Mit seinem Schachzug schlägt der 87-jährige Staatspräsident zwei Fliegen mit einer Klappe. Erstens gewinnt er Zeit und verhindert damit schnelle Neuwahlen bereits im Juni. Neuwahlen noch vor den Sommerferien hätten zwangsläufig nochmals mit dem bisherigen Wahlgesetz durchgeführt werden müssen – und hätten deshalb im Senat mit sehr hoher Wahrscheinlichkeit erneut ein Patt ergeben.

Eine derartige Übung sah Napolitano als völlig unnütz an. Die wichtigste Reform, die die zehn „Weisen“ anpacken müssen, wird somit ein neues Wahlgesetz sein, das bei den nächsten Wahlen zu stabilen Verhältnissen führt.

Napolitanos Plan B

Zweitens erhöht Napolitano mit der Einsetzung der Expertengruppen die Wahrscheinlichkeit, dass beim nächsten Versuch tatsächlich eine Regierung gebildet werden kann. In den Gruppen sind alle größeren Parteien vertreten – und sei es durch Persönlichkeiten, die ihnen nahestehen.

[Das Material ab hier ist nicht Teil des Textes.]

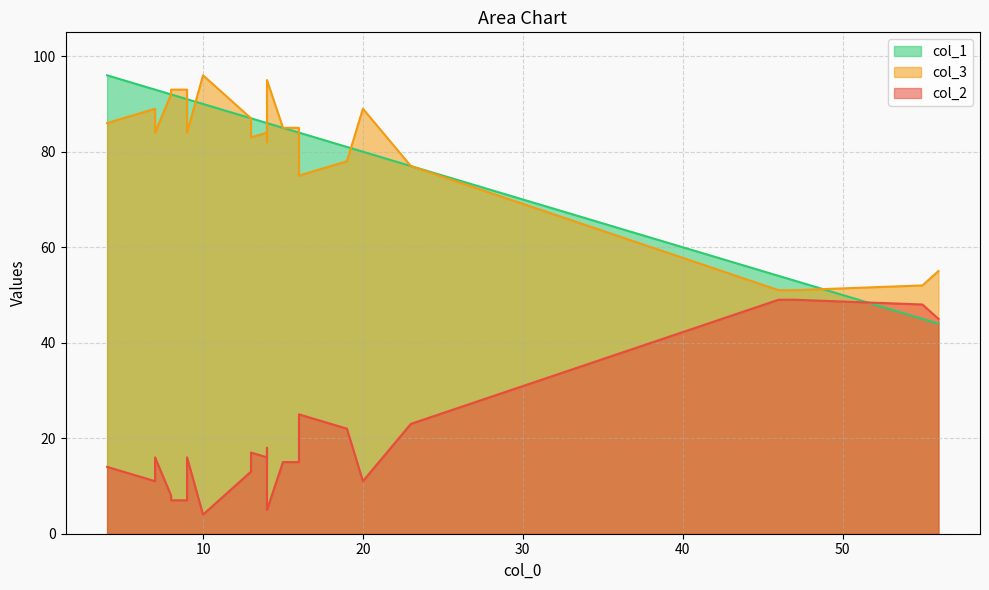

What is the greatest value displayed?

96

Die Einsetzung der zehn „Weisen“ ist der erste Schritt für Napolitanos Plan B, der in der Bildung einer überparteilichen „Regierung des Präsidenten“ besteht. Diese soll nach der Realisierung der Reformen das Land voraussichtlich im kommenden Frühling zu Neuwahlen führen. Bis eine derartige Regierung vereidigt werden kann, sei ja noch Mario Monti im Amt, dem im Parlament formell nie das Vertrauen entzogen worden sei.

So weit die Theorie. In der Praxis schimpft Expremier Silvio Berlusconi bereits lauthals über die zehn „Weisen“: Das Land könne sich keine weitere Zeitverschwendung leisten. Dem von mehreren Prozessen und einem Haftbefehl bedrohten Berlusconi graut vor einer „Regierung des Präsidenten“. Er braucht dringend einen neuen juristischen Schutzschild. Der Expremier ist im Grunde nur an Neuwahlen interessiert – in der Hoffnung, in einem neuen Parlament wieder stark genug zu sein, um sich dem Zugriff der Justiz zu entziehen. Das Urteil im „Ruby“-Prozess rückt unaufhaltsam näher.

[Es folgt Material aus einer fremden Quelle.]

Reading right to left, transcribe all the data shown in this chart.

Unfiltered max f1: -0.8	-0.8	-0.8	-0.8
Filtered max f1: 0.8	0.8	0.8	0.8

Unaufhaltsam näher rückt auch das Ende von Napolitanos Amtszeit: Das Mandat des Präsidenten läuft am 15.Mai ab. Auch über dessen Nachfolger herrscht im Parlament maximale Uneinigkeit. Berlusconi würde am liebsten gleich selbst Staatspräsident werden, womit er seine Justizsorgen wohl für immer los wäre.

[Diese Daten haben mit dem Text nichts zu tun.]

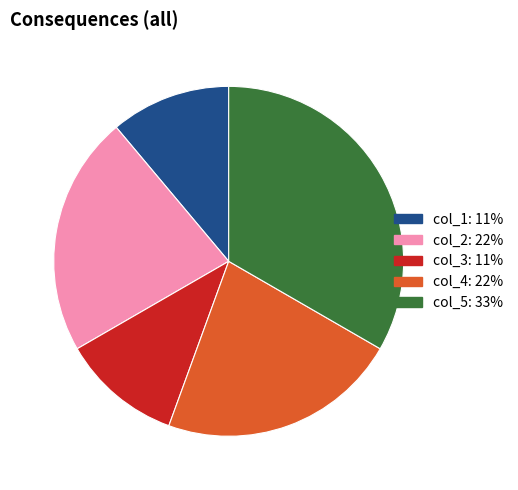

How many slices are in this pie chart?

5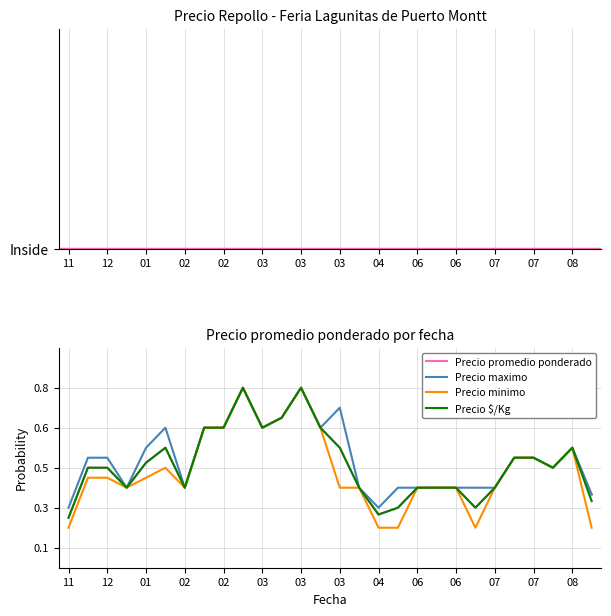

What are all the series names shown in the legend?

Precio promedio ponderado, Precio maximo, Precio minimo, Precio $/Kg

Kronfavorit des sozialdemokratischen Partito Democratico (PD) ist der frühere EU-Kommissionspräsident und zweifache Ex-Regierungschef Romano Prodi, ein eingefleischter Berlusconi-Feind. Als mögliche Kompromisskandidaten gelten Expremier Giuliano Amato sowie die frühere EU-Kommissarin Emma Bonino.